## Activity
Scan the material below for the string "wrist", and copy every line where it shows up.

########################################

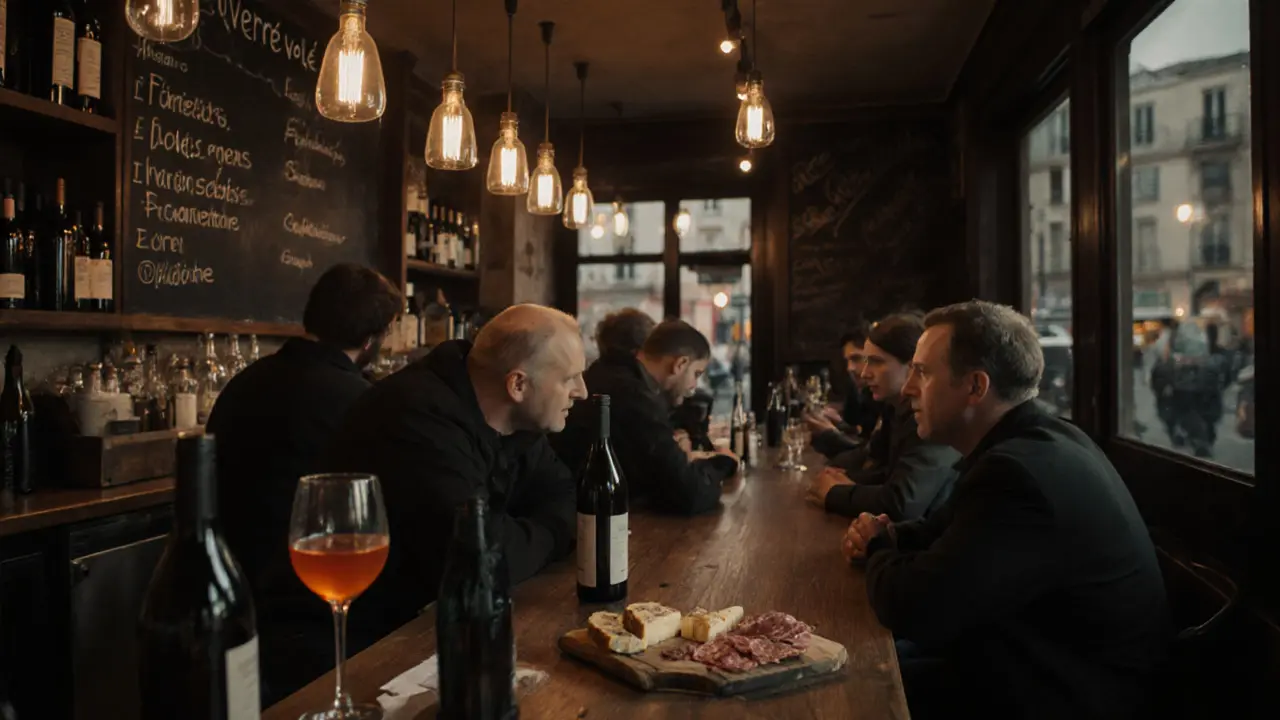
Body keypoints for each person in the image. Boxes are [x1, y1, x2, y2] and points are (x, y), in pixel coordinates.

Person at [843, 300, 1168, 719]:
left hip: (1065, 694)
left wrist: (875, 546)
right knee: (855, 668)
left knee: (851, 688)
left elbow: (915, 610)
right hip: (1028, 662)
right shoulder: (1034, 440)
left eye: (922, 372)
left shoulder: (1017, 475)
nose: (908, 389)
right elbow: (936, 531)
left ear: (976, 387)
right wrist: (891, 536)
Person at [323, 306, 585, 667]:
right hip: (354, 646)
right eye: (570, 378)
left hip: (433, 627)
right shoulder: (415, 415)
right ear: (518, 384)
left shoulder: (518, 422)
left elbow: (567, 495)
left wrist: (531, 534)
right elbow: (482, 555)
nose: (582, 392)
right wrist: (553, 533)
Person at [205, 262, 402, 706]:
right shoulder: (361, 400)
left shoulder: (243, 383)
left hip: (223, 595)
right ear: (374, 338)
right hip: (306, 609)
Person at [552, 319, 739, 515]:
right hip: (583, 522)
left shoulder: (614, 373)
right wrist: (723, 463)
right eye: (696, 373)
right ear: (680, 364)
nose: (694, 385)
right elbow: (689, 494)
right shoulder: (633, 396)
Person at [805, 313, 958, 521]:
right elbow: (880, 468)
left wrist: (836, 492)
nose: (864, 373)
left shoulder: (930, 415)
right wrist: (837, 479)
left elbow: (903, 502)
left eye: (876, 362)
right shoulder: (893, 408)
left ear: (912, 364)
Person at [806, 326, 881, 457]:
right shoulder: (863, 391)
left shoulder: (884, 397)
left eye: (856, 359)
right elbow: (863, 433)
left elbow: (871, 457)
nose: (849, 368)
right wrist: (840, 424)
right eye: (847, 361)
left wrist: (830, 433)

########################################

## Answer to the exercise
left wrist: (875, 546)
right wrist: (891, 536)
left wrist: (531, 534)
right wrist: (553, 533)
right wrist: (723, 463)
left wrist: (836, 492)
right wrist: (837, 479)
right wrist: (840, 424)
left wrist: (830, 433)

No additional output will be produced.